Here’s a very detailed look at the output from US shale oil assets to date from Bernstein Research’s energy analysts Bob Brackett and Scott Gruber. Brackett told clients on a conference call in June:
Contrary to the shale gas revolution, where newer plays yielded better economics over significant acreage, emerging oil plays have not matched the productivity of the Eagle Ford and the Bakken. Meanwhile, peak rates of new wells drilled in the Bakken have declined since 2010, while peak rates in the Eagle Ford have been flat.
In the chart below, the yellow and red lines show all new drilling since January 2012. If no new wells were drilled, a steep decline rate would have been evident:
Texas meanwhile is reliant on the Eagle Ford:
The third placed play, the Permian Basin, is well below the productivity of Eagle Ford and Bakken, particularly when the number of wells drilled are compared to output.
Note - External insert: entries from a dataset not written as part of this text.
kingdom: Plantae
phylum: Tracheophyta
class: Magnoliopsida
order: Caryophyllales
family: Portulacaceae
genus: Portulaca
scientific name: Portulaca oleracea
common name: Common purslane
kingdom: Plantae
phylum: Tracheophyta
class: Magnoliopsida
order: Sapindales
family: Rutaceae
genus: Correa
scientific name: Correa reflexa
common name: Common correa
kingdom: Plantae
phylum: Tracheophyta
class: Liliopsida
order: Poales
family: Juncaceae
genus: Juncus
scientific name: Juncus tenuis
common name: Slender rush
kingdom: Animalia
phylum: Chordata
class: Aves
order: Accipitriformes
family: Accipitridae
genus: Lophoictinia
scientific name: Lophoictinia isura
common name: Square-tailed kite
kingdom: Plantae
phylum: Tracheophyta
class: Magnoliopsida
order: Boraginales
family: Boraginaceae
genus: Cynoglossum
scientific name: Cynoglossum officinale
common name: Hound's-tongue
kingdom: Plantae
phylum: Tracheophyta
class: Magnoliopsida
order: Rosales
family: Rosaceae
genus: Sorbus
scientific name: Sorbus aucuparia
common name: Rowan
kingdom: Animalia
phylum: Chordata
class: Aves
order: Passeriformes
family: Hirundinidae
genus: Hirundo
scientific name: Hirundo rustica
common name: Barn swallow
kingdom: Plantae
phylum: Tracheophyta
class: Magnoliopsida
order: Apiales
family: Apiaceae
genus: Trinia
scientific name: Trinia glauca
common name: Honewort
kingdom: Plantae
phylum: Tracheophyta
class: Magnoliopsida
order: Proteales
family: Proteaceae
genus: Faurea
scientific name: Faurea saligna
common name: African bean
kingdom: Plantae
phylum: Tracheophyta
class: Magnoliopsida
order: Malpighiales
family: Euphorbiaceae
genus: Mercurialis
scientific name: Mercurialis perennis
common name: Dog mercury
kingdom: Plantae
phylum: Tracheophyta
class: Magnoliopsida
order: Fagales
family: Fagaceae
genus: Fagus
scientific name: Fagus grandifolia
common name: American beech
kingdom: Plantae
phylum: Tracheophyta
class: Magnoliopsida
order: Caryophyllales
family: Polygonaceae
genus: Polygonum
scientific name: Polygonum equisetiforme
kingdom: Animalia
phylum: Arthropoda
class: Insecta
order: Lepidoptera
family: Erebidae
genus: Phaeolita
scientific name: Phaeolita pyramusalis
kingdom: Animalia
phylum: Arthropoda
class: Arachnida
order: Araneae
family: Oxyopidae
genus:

The argument is complicated and detailed, but here’s their view of the cost curve:
In short, there just isn’t anywhere near enough to provide much ongoing “energy independence” for the US, at least not at below $120 per barrel. On Bernstein’s cost curve, marginal production costs beyond that rises far too sharply to be realistic.
But what about the advances that are leading to lower production costs? Brackett and Gruber argue that drilling costs themselves are falling mostly because of a cyclical downturn in service costs, with only a fraction of the fall in costs coming from secular improvements in technology and so on. Here is Gruber:
The largest cost component of a shale well is pressure pumping, or hydraulic fracturing, which comprises 35-40% of the cost. Pumping rates are now down about 30% from the peak in 2011 due to oversupply. Combined with deflation across other key inputs, the cost of a shale well has dropped about 15% over the last two years, just from cyclical factors. We also estimate that secular efficiency improvements have cut costs by another 4% over this period. Thus the cyclical factors were almost four times more impactful.
Furthermore, they say oil investors are missing the fact that resources vary within each basin, not just between basins. As the good resources are drilled first, their yields fall rapidly — and then drilling shifting inevitably shifts towards the lower-yielding sites.
The end result is that the cost of a marginal barrel of US shale oil remains high — in fact at a comparable level to “conventional” plays:
The cost curves are based after two years of monitoring emerging shale plays. Brackett says that has also led them to see a low probability of any new shale plays being incredibly abundant:
So we’ve spent a lot of time in the last two years scouring for the next Eagle Ford, for the next Bakken in hopefully a fairly meticulous and methodical way. We would love to be able to discover one in its infancy and come out and pound the table about how wonderful a new shale could be – to date we’ve been disappointed by the emerging shales we’ve encountered.
Consequently, they have oil price forecasts above consensus, with “WTI near $100s/bbl near term, $120+/bbl after 2017″.